CUDA MODE Lecture 4: Compute and Memory Basics
- CUDA Mode Lecture Notes: My notes from the CUDA MODE reading group lectures run by Andreas Kopf and Mark Saroufim.
- Compute Architecture and Scheduling
- Memory Architecture and Data Locality
- Conclusions and Key Takeaways
- YouTube Recording: Lecture 4 Compute and Memory Basics
- Jupyter Notebook: lecture_004/cuda-mode-session-4.ipynb
- Paper: GA102 Whitepaper
Compute Architecture and Scheduling
GPU Architecture vs. CPU
- CPUs:
- Complex cores with multiple specialized units (fetch, decode, ALU).
- Typically, one or few Arithmetic Logic Units (ALUs) per core.
- GPUs:
- Streaming Multiprocessors (SMs) with many ALUs.
- Threads share context and resources within an SM.
- Each thread has its own program counter in newer GPUs (e.g., Volta and later).
- Older GPUs shared program counters among threads in a warp.
GPU Architecture Details (RTX 3090 Example)

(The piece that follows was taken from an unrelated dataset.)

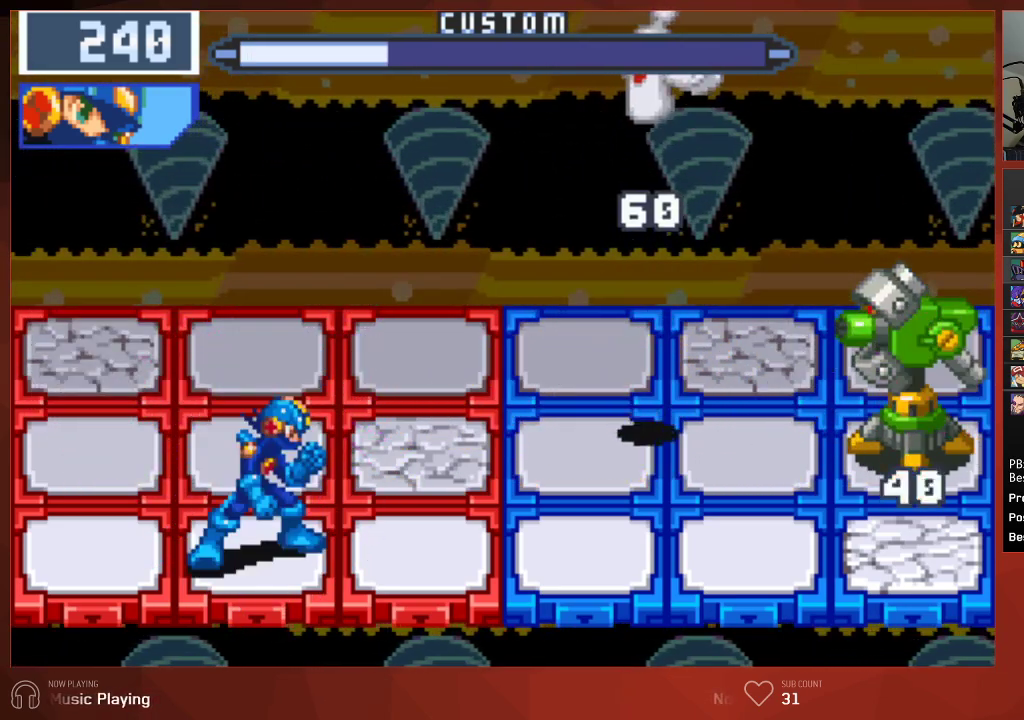
{"buttons": ["CIRCLE"], "left_stick": "center", "right_stick": "center", "events": []}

Note: The GA102 GPU also features 168 FP64 units (two per SM), which are not depicted in this diagram. The FP64 TFLOP rate is 1/64th the TFLOP rate of FP32 operations. The small number of FP64 hardware units are included to ensure any programs with FP64 code operate correctly, including FP64 Tensor Core code.
- Streaming Multiprocessors (SMs):
- RTX 3090 has 82 SMs.
- SMs are largely independent.
- Share a common L2 cache.
- Floating-Point Cores:
- Consumer GPUs lack dedicated FP64 cores.
- RTX 3090 has a limited FP64 rate (1/64th of FP32).
- Accidental use of FP64 constants can significantly slow down computation.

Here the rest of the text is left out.